### WHAT YOU WILL DO
Can you rewrite the data from the line containing "kW does it indicate?" through the end of the data, substituting "show" for "indicate" and changing nothing else? Leave the pictures out of your answer.

[Saved data entries]

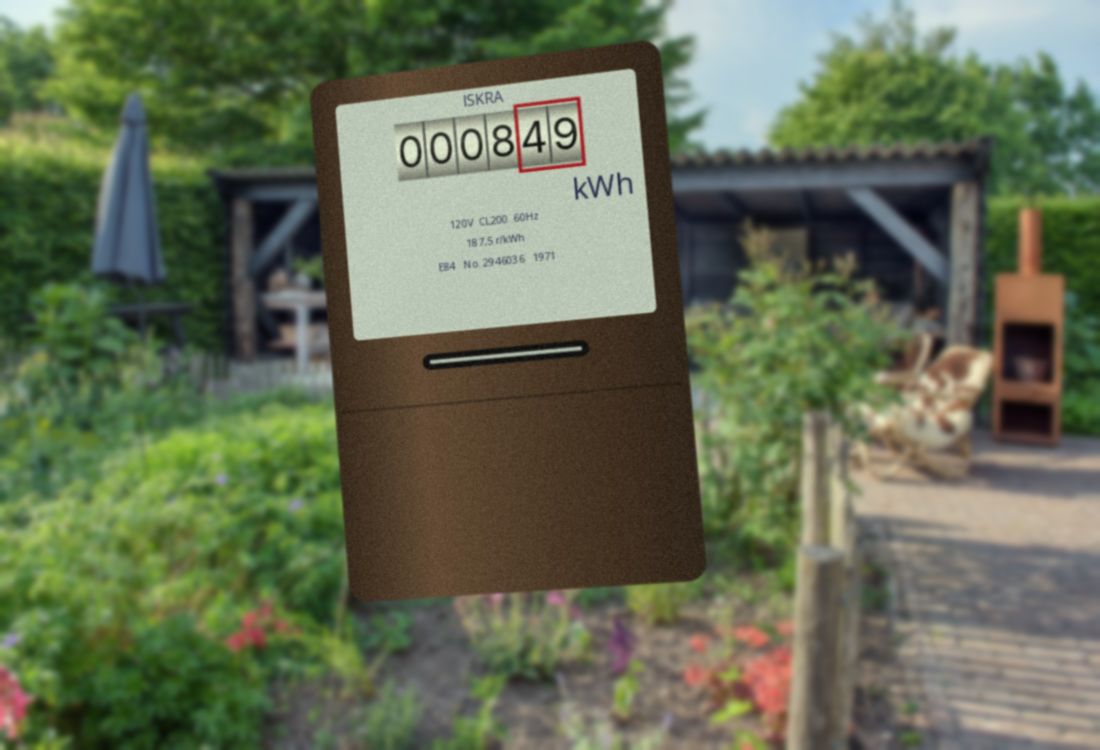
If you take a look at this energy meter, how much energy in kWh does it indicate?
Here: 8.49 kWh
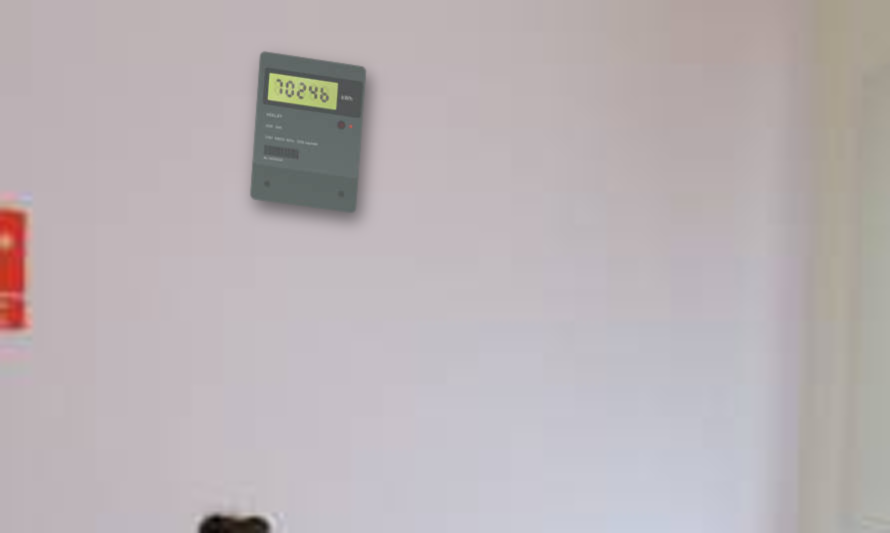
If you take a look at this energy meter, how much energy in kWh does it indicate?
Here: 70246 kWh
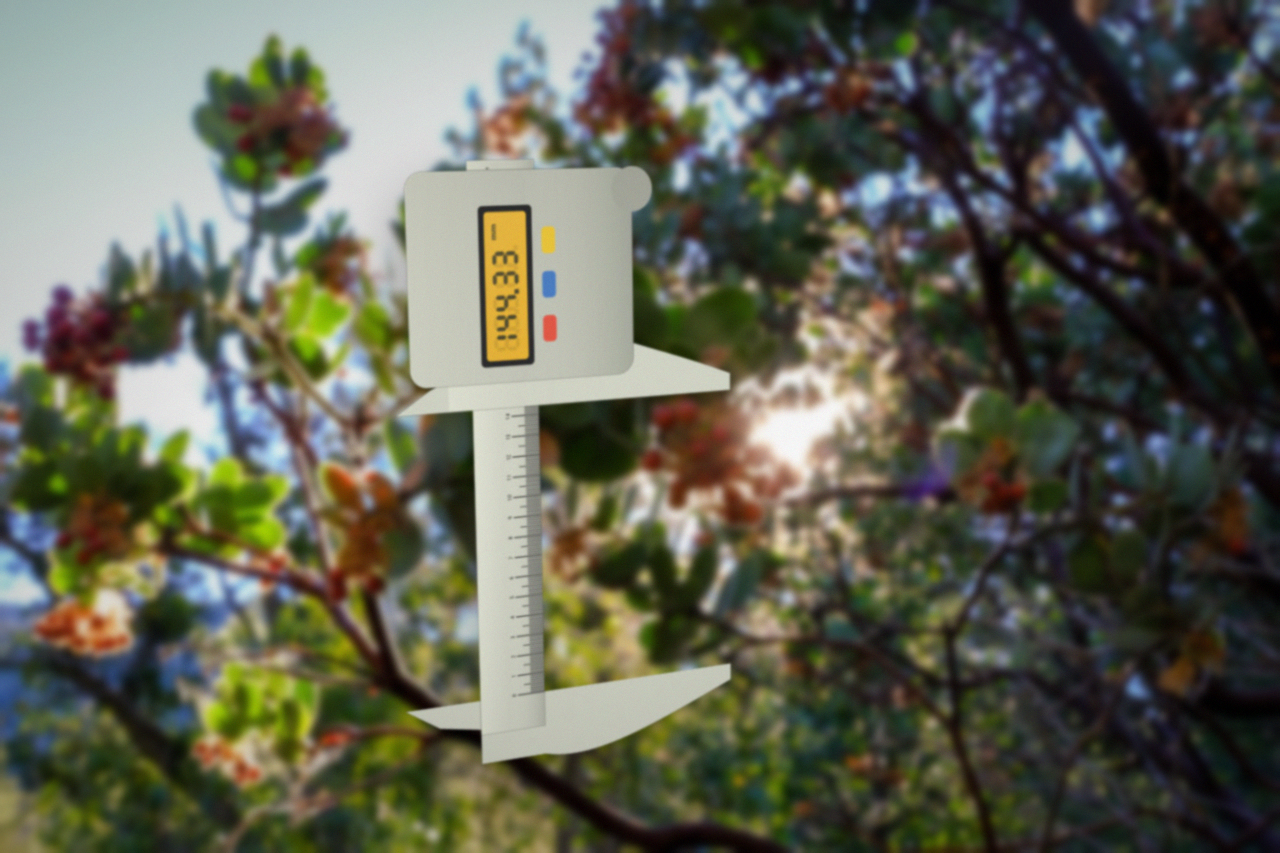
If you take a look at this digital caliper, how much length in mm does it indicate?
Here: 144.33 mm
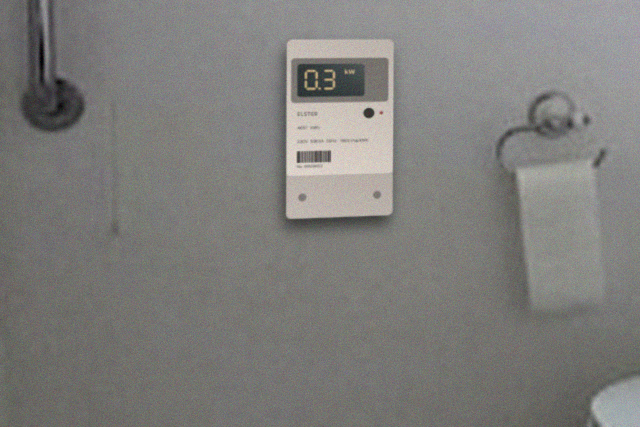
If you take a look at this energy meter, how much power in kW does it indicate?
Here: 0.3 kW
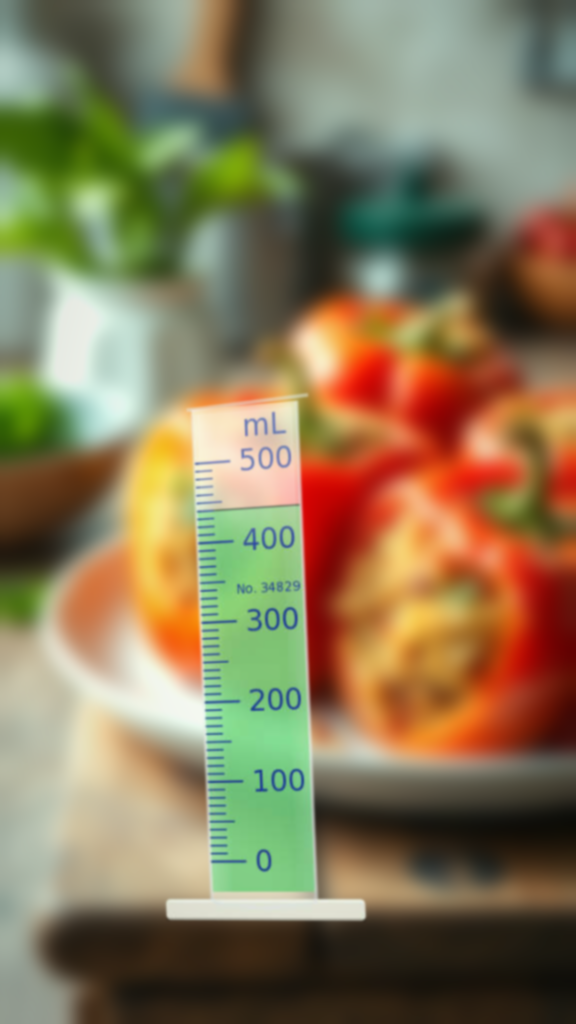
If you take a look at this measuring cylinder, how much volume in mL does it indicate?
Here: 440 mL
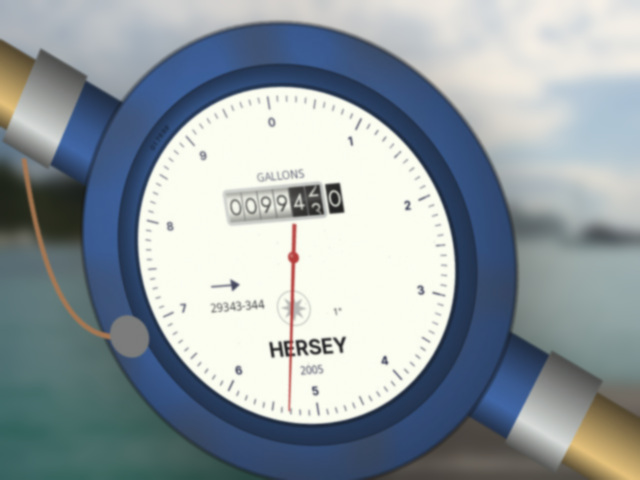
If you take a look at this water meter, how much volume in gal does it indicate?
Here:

### SOLUTION TO THE EXERCISE
If you take a look at this energy meter, how much power in kW does it show?
Here: 0.3 kW
If you take a look at this measuring cylinder, how much volume in mL does it show?
Here: 440 mL
If you take a look at this water meter, how much volume in gal does it show?
Here:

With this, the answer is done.